31 May 2004

On the Future of Aviation

My wife and I just got back from a trip to Kansas City, on Midwest Airlines. The previous times we had to go to KC, we flew America West, and the experience was truly horrible: late departures, equipment problems in Phoenix, etc., etc. Midwest was great: On-time departure, early arrival, comfortable seats (two by two in an MD-80), and pleasant service. They make you buy your meals, but that’s fine with me: I can bring my own food; I can't bring my own seats.

I was even willing to forgive them the detail that their web site doesn’t work with Safari.

The days of the huge hub-and-spoke airlines are coming to an end. The supposed economies of scale in large airlines are proving to be an illusion. We’re moving towards a model in which smaller airlines serve a relatively limited of routes with point-to-point service, and it can’t come a moment too soon.

posted 20:16 | link

8 May 2004

Public Transit: The Good, The Bad

Nextbus is cool. It’s a service that provides real-time arrival information for selected lines on a variety of public transportation systems, including San Francisco’s. Very straight-forward design, and very handy for deciding if you have time to continue to find that book you wanted to take to work.

To quibble, it should support more bus lines than it does. It focuses on high-frequency lines, but it’s the low-frequency lines where you really need this information . . . if a bus only comes once every 20 minutes during the day, you want to be sure you’re on it. Technology is not perfect, and sometimes a bus will appear that wasn’t on the schedule. But it’s still very useful.

Before I moved to London in 2000, I lived on TransitInfo. The information was cleanly presented and easy to find. The clickable BART schedule map was particularly nifty. No flashy graphics or designer-ego-enhancements, just straight-forward transit information.

By the time I moved back in 2001, it sucked. Layers upon layers of clicks, gratuitous hierarchical menus, pull-downs, and typing. No clickable maps.
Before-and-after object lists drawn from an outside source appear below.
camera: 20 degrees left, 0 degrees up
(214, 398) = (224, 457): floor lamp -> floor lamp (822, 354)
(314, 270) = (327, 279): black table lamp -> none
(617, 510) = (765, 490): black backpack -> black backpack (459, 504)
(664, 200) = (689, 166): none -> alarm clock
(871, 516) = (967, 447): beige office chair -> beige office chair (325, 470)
Lots of dead-end navigation (“this section is under construction” . . . it couldn’t be more 1997 if it had that little yellow men-working sign). This is what happens when a bloated, moribund government institution with turf issues gets ahold of a valuable resource.

posted 10:07 | link

27 April 2004

And you can always just wind up the key on the back

smart_car.jpg

When we lived in the UK, the Smart Car was just starting to catch on. Smart had a dealership in the Green Park Underground station, which shows you just how compact those things are . . . but I was able to fit into one just fine, all 6' of me.
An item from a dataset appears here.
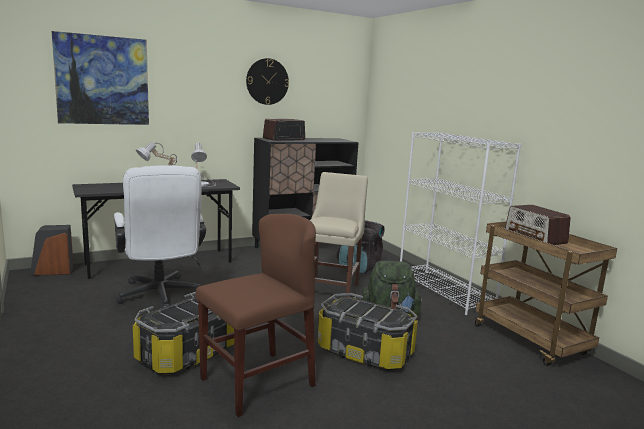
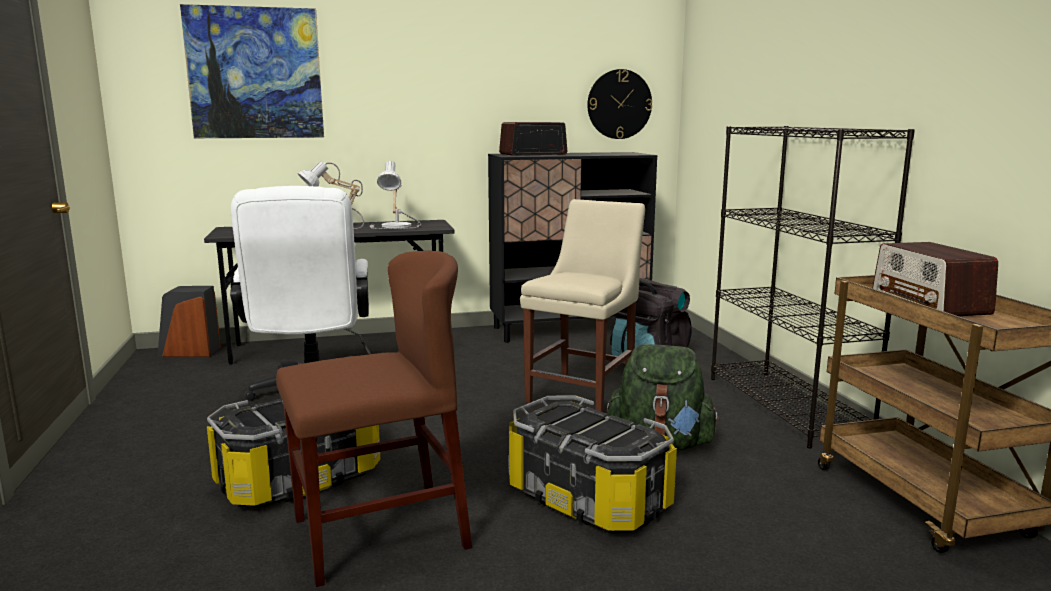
camera: 15 degrees right, 0 degrees up
(267, 81) = (507, 64): wall clock -> wall clock (619, 104)
(445, 291) = (786, 407): white bookcase -> black bookcase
I’d buy one in a heartbeat, especially living in San Francisco. If they made one as a hybrid, it would be darn near the perfect city car. Sadly, DaimlerChrysler has said that they aren’t planning to sell them in the US until 2006.

It’s just a myth that SUVs are somehow safer than other cars, even though we still have idiots here in America who seem to view the road as a Monster Truck Pull. Being able to park in a microscopic space is something every city-dweller can relate to. And now that gasoline prices are finally getting high enough that people have to think about how much they’re burning, the fuel economy matters, too. It’s time. And I think one would look great with a foam-rubber key glued to the back.